I feel bad about this as well, but I may have to want to look for additional storage. I know a place where I can get some sweet little boxes which were $0.50 each, the last time I found them. The problem is that…well, what good is storage if you don’t use the things you stored. I mean, it isn’t entirely about collecting. But the things I have in the little boxes are mostly “bead soup” (mixed colors and sizes of bead, in this case), and they are, amazingly, some of the most interesting and inspiring parts of everything I have.

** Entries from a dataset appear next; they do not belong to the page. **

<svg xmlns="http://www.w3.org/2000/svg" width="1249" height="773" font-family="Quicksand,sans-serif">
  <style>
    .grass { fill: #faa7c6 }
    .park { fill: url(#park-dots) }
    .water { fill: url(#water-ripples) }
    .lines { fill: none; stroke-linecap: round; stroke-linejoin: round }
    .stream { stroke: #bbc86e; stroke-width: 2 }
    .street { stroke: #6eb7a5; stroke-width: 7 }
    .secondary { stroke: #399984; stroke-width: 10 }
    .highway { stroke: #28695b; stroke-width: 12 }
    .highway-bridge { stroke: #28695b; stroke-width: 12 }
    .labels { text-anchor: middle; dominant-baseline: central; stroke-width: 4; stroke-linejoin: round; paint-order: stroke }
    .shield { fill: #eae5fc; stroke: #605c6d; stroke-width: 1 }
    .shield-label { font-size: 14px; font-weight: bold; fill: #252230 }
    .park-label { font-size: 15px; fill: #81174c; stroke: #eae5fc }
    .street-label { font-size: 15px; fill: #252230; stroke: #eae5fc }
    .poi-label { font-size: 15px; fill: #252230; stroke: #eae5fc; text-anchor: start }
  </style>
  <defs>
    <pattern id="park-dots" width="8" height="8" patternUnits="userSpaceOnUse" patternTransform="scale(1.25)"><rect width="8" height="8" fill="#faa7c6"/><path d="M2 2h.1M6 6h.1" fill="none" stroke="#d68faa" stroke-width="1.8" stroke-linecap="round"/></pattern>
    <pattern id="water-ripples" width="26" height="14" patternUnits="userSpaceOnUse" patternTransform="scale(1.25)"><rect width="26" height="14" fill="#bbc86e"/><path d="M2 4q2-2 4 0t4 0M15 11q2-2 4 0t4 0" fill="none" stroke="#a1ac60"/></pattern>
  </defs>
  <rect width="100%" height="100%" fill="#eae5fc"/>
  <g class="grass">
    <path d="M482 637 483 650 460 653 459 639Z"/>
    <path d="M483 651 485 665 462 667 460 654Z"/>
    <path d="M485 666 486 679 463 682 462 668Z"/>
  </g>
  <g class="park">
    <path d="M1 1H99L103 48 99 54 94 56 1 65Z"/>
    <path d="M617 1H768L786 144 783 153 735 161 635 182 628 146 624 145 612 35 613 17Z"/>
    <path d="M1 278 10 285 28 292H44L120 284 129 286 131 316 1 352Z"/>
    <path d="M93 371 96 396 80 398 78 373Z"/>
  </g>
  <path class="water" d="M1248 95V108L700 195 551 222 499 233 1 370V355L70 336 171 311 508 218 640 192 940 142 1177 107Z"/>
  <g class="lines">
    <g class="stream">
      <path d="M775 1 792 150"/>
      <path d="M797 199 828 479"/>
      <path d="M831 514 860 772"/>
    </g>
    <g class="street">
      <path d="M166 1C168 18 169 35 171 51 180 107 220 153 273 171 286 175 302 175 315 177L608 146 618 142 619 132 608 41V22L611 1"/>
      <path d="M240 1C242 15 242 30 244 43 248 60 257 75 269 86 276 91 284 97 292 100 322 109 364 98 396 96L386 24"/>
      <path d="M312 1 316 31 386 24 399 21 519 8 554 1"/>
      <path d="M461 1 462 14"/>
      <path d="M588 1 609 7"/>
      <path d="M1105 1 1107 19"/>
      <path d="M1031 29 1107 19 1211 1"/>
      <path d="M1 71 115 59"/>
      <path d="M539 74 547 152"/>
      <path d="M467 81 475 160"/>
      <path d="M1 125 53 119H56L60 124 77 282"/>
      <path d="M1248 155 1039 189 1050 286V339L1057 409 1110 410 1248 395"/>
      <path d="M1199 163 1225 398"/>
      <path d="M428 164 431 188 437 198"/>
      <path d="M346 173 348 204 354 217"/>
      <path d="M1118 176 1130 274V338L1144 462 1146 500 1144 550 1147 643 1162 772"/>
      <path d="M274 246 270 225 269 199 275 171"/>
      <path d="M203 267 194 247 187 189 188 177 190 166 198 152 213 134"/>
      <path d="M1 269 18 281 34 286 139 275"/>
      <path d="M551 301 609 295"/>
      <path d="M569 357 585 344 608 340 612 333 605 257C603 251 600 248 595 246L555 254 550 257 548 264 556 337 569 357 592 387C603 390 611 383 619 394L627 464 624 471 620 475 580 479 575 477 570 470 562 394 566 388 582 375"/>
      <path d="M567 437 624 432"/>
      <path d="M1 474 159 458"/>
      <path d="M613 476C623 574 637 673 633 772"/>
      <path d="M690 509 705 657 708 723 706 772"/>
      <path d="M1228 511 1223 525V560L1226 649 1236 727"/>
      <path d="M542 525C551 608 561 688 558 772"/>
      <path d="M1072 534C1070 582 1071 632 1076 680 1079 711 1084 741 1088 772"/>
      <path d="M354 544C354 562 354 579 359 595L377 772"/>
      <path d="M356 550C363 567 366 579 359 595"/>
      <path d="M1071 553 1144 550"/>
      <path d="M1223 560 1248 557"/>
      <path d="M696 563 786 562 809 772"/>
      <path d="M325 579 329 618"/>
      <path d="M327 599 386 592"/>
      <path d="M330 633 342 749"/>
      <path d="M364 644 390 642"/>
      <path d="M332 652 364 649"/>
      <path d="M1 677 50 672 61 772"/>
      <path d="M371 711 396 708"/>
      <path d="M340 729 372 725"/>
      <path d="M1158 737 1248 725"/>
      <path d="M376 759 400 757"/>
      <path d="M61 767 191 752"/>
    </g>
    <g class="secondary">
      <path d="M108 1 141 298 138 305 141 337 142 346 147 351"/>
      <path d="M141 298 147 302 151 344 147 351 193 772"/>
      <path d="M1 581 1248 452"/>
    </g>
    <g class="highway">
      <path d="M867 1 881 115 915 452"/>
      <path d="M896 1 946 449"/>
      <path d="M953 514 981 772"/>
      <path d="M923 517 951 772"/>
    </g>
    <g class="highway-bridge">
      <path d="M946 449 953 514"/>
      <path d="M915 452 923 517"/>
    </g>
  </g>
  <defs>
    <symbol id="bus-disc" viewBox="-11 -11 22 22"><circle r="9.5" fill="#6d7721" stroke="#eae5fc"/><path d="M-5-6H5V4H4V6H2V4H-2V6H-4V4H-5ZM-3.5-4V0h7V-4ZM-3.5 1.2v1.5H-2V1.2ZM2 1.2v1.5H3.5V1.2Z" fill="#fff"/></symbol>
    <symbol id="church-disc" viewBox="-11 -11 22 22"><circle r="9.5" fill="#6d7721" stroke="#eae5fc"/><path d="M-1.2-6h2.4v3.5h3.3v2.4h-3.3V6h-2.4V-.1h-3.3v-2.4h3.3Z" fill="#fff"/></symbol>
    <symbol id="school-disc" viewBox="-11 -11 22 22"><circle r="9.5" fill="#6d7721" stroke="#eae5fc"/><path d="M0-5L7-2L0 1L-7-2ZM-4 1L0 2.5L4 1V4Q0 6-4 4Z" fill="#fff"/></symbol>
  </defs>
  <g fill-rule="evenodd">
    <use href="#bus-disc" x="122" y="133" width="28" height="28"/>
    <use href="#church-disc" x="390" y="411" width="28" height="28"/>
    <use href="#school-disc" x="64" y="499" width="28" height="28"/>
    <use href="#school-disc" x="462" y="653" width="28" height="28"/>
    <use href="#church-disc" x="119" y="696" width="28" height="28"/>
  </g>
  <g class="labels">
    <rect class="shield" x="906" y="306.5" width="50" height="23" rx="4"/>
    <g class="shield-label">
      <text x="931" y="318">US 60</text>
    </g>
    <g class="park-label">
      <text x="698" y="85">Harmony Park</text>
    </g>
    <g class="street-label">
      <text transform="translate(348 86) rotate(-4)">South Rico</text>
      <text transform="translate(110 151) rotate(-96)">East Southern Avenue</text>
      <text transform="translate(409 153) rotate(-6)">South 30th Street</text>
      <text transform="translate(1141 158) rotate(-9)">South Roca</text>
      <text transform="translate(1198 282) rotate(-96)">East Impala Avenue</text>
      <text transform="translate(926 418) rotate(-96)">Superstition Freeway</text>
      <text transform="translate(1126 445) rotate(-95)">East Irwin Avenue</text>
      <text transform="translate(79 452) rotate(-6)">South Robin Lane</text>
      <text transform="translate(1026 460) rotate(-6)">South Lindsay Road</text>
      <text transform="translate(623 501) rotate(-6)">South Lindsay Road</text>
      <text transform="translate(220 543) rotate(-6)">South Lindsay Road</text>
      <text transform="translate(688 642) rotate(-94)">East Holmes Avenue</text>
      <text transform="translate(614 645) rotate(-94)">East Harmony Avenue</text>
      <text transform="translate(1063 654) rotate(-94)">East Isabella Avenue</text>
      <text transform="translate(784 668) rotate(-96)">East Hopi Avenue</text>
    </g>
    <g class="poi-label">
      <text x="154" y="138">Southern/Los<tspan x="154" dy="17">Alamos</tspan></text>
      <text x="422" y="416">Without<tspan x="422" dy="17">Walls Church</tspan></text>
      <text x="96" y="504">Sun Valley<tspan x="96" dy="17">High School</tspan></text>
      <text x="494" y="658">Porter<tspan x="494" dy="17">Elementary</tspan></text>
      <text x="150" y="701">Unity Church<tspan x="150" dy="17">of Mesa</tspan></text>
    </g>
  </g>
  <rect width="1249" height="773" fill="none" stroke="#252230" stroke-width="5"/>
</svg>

I’ve also got to consider taking out — I mean just taking out some of these vials of beads that I feel I’m never going to use, and re-purposing the vials with things I think I will use, or want to use. The question becomes, then, am I actually not going to use those other beads, or was it just a lack of artistic vision, or aesthetic error which caused me to cull them? Sometimes later additions to a collection will make beads that I thought I’d never use, something I would consider using, in an updated palette.

Then again, that doesn’t entirely justify having them take up space in my main storage. I could just as easily put those 10 grams of beads that would have been in a vial, into a plastic bag, and throw them in a different storage area…kind of like the surplus of size 6/0 beads I got a while back, which came in temporary sealed plastic (can I even call them bags?).

Since, though, I’ve actually bought pairs of earrings which were between $50-$70 from local artisans…I can see that if I make things people want (and don’t want to make, or can’t make, or which wouldn’t be cost-effective to make, themselves), I do have a chance of at least recouping my losses by selling beaded jewelry, if not making a profit. It probably won’t be as large an income stream as I would get just by being salaried, but I could occupy myself and build my skill — and not, you know, just have a total loss from buying beads with what I do earn from my job.